• Etiologie

  • Facteurs exogènes : Environnement

  • Thyroïde

Perinatal Exposures to Ambient Fine Particulate Matter and Outdoor Artificial Light at Night and Risk of Pediatric Papillary Thyroid Cancer

Menée à l'aide de données californiennes portant sur 36 800 témoins et 736 enfants atteints d'un cancer papillaire de la thyroïde (âge : 0-19 ans), cette étude analyse l'association entre une exposition périnatale aux particules fines ambiantes (PM2.5) ainsi qu'à la lumière artificielle extérieure nocture et le risque de développer la maladie

Background: Pediatric thyroid cancer incidence has been increasing globally, with environmental exposures being a hypothesized risk factor.

Objective: We evaluated the association between pediatric thyroid cancer risk and perinatal exposure to ambient fine particulate matter (PM2.5) and outdoor artificial light at night (O-ALAN). Both are considered environmental carcinogens with evidence of thyroid function disruption, reported associations with thyroid cancer in adults, and concerns of distributive inequity. O-ALAN may also serve as a proxy for other outdoor air pollutants or urbanization.

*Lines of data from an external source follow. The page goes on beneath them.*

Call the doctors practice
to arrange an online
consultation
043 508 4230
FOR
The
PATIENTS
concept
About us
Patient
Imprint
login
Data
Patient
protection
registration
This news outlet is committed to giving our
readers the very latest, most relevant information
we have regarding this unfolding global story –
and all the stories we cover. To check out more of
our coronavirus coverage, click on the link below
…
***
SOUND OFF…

Methods: We conducted a case-control study of papillary thyroid cancer nested within a California birth cohort that included 736 cases diagnosed at 0–19 years and born in 1982–2011 and 36,800 controls frequency-matched on birth year. We assigned individual-level exposures for residence at birth for ambient PM2.5 concentrations from a validated, ensemble-based prediction model and O-ALAN using the New World Atlas of Artificial Night Sky Brightness. We calculated odds ratios (OR) and 95% confidence intervals (CI) using logistic regression adjusting for potential confounders and stratified by age and race/ethnicity.

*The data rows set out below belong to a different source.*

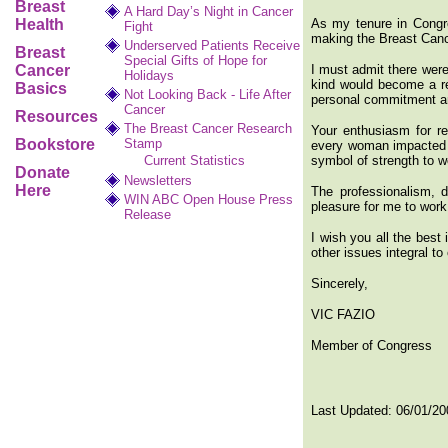
Breast
A Hard Day’s Night in Cancer
Health
As my tenure in Congre
Fight
making the Breast Can
Underserved Patients Receive
Breast
Special Gifts of Hope for
Cancer
I must admit there were 
Holidays
kind would become a rea
Basics
Not Looking Back - Life After
personal commitment an
Cancer
Resources
The Breast Cancer Research
Your enthusiasm for rea
Bookstore
Stamp
every woman impacted by
Current Statistics
symbol of strength to 
Donate
Newsletters
Here
The professionalism, d
WIN ABC Open House Press
pleasure for me to work
Release
I wish you all the best
other issues integral to
Sincerely,
VIC FAZIO
Member of Congress
Last Updated:
06/01/20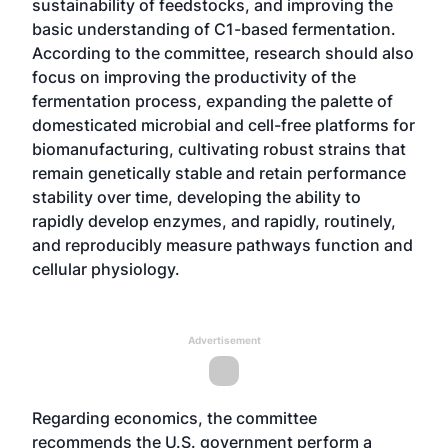
sustainability of feedstocks, and improving the
basic understanding of C1-based fermentation.
According to the committee, research should also
focus on improving the productivity of the
fermentation process, expanding the palette of
domesticated microbial and cell-free platforms for
biomanufacturing, cultivating robust strains that
remain genetically stable and retain performance
stability over time, developing the ability to
rapidly develop enzymes, and rapidly, routinely,
and reproducibly measure pathways function and
cellular physiology.
Advertisement
Regarding economics, the committee
recommends the U.S. government perform a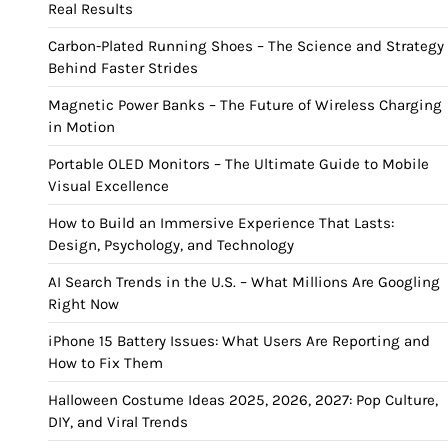
Real Results
Carbon-Plated Running Shoes – The Science and Strategy
Behind Faster Strides
Magnetic Power Banks – The Future of Wireless Charging
in Motion
Portable OLED Monitors – The Ultimate Guide to Mobile
Visual Excellence
How to Build an Immersive Experience That Lasts:
Design, Psychology, and Technology
AI Search Trends in the U.S. – What Millions Are Googling
Right Now
iPhone 15 Battery Issues: What Users Are Reporting and
How to Fix Them
Halloween Costume Ideas 2025, 2026, 2027: Pop Culture,
DIY, and Viral Trends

Results: We observed statistically significant associations between PM2.5 exposure and papillary thyroid cancer risk overall (OR per 10-µg/m3 increase in PM2.5=1.07, 95%CI: 1.01–1.14), among the 15–19 year age group (OR=1.08; 95%CI: 1.00–1.16), and among Hispanic children (OR=1.13; 95%CI: 1.02–1.24). For O-ALAN, we observed statistically significantly increased odds of papillary thyroid cancer in higher exposure tertiles compared to the reference tertile in the overall population (tertile 2: OR=1.25, 95%CI 1.04–1.50; tertile 3: OR=1.23, 95%CI: 1.02–1.50) and when modeled as a continuous variable (OR 1.07 per 1 mcd/m2). In age-stratified analyses, significant associations were observed among the 15–19–year–old age group, but not the 0–14–year–old group. No significant differences were found by race/ethnicity.

Discussion: This study provides new evidence suggesting associations between early-life exposure to PM2.5 and O-ALAN and pediatric papillary thyroid cancer. Given that O-ALAN may also represent other air pollutants or broader urbanization patterns, further research and refinements to exposure metrics are needed to disentangle these factors.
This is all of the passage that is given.